This week’s #52 ancestors theme ‘Non-population’ has been a bit of CPD (continuing professional development) as I’ve never looked at the US census non-population schedules before.
What are they?
Censuses mostly record people, names, ages, birthplaces, but some US censuses have additional schedules which record wider information.
- Agriculture, Mortality, Social statistics (1850, 1860, 1870, 1880). Mortality has details of actual people.
- Industry or manufacturing (1820, 1850, 1860, 1870, 1880).
- Union Veterans and Widows (1890).
- Businesses (specific categories only, 1935).
See the US National Archives website for more information on these records and where to find them. Some are available in Ancestry.com’s Federal Census Collection including the Mortality Schedules (free index) and the 1880 schedules of “Defective, Dependent and Delinquent classes” (both with personal details). By no means all states or years are in the database.
How could you use them?
If your ancestor was a farmer or had a business these schedules will provide background: size of the farm, value, crops grown, number and gender of employees, wages and so on.
I don’t know of any relative who was in the USA before 1880 so a case study is not possible. I would love to know more about Pembina, North Dakota, whereny x2 great uncle Peter Slater had a farm from the early 1890s but there are no online records for that state currently.
John L Groundwater (1858-1941), one of my x2 great grandmother Tomima‘s younger brothers, emigrated to the USA in 1887 or 1888 and lived in Buffalo, Erie County, New York. He was a stone mason. Slightly in desperation, I scanned the 1880 schedules to find out more about Buffalo.

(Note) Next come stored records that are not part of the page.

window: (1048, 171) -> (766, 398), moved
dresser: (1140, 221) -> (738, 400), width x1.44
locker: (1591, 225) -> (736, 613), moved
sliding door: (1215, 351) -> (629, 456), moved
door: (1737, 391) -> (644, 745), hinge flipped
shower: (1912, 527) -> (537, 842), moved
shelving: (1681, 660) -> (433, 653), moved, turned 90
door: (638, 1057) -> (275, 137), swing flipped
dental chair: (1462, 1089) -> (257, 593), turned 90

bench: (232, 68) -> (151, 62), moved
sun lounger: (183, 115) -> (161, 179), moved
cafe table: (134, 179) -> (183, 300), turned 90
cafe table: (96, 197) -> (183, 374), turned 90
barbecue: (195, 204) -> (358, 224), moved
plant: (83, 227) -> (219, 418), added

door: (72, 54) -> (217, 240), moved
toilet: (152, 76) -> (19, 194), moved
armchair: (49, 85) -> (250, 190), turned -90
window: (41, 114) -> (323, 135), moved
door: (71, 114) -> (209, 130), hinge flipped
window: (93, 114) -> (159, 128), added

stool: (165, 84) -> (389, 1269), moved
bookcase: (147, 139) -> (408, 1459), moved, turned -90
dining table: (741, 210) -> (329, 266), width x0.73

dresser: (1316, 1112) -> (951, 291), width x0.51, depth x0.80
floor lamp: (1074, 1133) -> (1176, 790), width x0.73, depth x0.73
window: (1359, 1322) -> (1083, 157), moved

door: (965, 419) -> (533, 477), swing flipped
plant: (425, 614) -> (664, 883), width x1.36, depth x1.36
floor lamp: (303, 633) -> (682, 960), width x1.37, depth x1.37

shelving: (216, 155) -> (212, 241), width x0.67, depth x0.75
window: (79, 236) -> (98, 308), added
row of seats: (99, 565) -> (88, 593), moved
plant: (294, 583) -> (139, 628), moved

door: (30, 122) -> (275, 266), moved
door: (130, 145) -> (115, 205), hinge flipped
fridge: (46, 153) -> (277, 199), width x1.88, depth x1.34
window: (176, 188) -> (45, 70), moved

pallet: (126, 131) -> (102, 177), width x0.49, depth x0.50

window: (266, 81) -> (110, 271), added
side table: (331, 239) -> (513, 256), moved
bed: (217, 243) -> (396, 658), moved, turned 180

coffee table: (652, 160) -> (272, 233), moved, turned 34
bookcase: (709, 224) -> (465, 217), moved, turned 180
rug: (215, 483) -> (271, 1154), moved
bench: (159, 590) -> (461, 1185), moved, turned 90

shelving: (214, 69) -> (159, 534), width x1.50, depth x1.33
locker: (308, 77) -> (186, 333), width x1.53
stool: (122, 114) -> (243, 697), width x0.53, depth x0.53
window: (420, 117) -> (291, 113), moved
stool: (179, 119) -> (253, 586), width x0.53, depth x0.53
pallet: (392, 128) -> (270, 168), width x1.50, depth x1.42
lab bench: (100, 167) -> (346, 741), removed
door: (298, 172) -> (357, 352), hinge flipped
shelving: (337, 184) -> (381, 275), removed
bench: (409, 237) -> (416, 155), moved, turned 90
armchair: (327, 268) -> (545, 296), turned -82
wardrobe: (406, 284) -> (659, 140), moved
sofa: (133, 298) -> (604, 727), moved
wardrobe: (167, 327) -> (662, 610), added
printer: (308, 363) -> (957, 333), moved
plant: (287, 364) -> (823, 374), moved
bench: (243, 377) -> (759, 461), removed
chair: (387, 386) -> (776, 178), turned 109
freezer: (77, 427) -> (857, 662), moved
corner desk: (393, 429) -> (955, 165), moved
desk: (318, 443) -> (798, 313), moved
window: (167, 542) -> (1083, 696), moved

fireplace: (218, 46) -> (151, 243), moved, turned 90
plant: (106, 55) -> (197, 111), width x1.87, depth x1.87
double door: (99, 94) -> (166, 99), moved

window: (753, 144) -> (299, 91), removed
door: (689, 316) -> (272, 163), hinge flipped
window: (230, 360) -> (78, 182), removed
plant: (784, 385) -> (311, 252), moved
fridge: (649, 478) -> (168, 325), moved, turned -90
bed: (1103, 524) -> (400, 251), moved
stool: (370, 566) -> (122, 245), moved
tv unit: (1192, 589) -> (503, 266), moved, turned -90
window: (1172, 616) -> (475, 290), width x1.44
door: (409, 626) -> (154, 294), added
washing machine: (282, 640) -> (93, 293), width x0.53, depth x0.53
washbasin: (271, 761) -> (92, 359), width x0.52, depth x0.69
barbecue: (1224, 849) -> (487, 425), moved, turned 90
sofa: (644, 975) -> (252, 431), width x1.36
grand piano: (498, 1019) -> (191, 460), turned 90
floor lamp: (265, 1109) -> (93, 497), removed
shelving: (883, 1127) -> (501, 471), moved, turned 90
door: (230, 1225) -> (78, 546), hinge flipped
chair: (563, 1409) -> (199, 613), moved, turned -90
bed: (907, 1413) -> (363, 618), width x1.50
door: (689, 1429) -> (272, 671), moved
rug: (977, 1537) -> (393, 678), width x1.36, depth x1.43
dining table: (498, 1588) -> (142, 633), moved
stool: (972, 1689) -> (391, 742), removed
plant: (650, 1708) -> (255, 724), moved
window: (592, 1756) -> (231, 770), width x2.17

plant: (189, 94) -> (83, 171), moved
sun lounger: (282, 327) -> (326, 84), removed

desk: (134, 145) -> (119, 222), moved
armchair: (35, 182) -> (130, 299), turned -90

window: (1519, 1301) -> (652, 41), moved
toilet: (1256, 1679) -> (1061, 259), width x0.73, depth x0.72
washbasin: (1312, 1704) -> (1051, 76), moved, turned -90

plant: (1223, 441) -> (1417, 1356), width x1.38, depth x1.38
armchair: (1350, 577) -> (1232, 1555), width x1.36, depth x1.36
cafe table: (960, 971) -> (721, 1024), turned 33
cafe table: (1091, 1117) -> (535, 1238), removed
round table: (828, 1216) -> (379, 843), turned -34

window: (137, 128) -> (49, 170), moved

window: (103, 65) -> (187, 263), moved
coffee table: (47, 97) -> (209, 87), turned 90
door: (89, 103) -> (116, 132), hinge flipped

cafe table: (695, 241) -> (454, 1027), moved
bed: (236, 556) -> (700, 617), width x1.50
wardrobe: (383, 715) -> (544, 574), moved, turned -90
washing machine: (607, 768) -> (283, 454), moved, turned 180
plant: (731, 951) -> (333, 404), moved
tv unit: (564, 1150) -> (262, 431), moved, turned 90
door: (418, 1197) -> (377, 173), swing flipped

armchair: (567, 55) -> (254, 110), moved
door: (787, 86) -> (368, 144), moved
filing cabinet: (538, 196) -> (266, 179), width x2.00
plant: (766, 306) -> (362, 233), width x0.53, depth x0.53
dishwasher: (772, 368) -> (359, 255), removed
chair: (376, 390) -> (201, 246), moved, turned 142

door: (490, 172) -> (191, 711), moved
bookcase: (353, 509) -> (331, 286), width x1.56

What kind of place did he come to?
There are 54 pages of information on industries in Buffalo. The New York Central and Hudson River Railroad car repair shop was one of the biggest, with over 500 employees. Enterprises with under 100 employees were far more common, often less than 10. Fruit canning, barley malt (beer!) and cheese/milk/butter factories are all there, along with planing mills (sawmills). The more unusual manufactures draw the eye; they range widely, literally from rat poison to goldsmithing.
Here’s a snip from the 1880 schedule for Buffalo showing some of the information on Booth & Reister, stained glass manufacturers.
Their capital was $10000, the maximum number of employees was 12, 9 males over 16, no females or child/youth.
The ordinary working day was 10 hours, all year (May to November, November to May) like every other company on that page. The average day’s wages for a skilled mechanic was $2.50, $1.50 for an ordinary labourer. They had paid $6180 in wages over the year. 10 workers were on full-time hours and two on three-quarters time. The value of their materials was $4500 and the value of their products $13000. There were also questions about the type of power, water or steam, used.
The other thing that struck me was the number of Germanic names and this is borne out by the 1880 Mortality Schedule which has details of people who died 1 June 1879-31 May 1880. Of 2051 deaths in Buffalo in that period, 1449 were born in the USA, 311 in Germany, Prussia, Austria or Switzerland compared to seven in Scotland. Actually six, one of the seven is wrongly indexed and was Swiss. David Livingstone was one of the seven: a 42 year old widower, blacksmith, died April 1880 of phthisis. The columns for his parents’ birthplaces and how long he had been in the US were blank unfortunately.
A brief taster of the Non-population schedules, there’s far more to discover. I’ll be having another look for sure. Thank you #52ancestor challenge.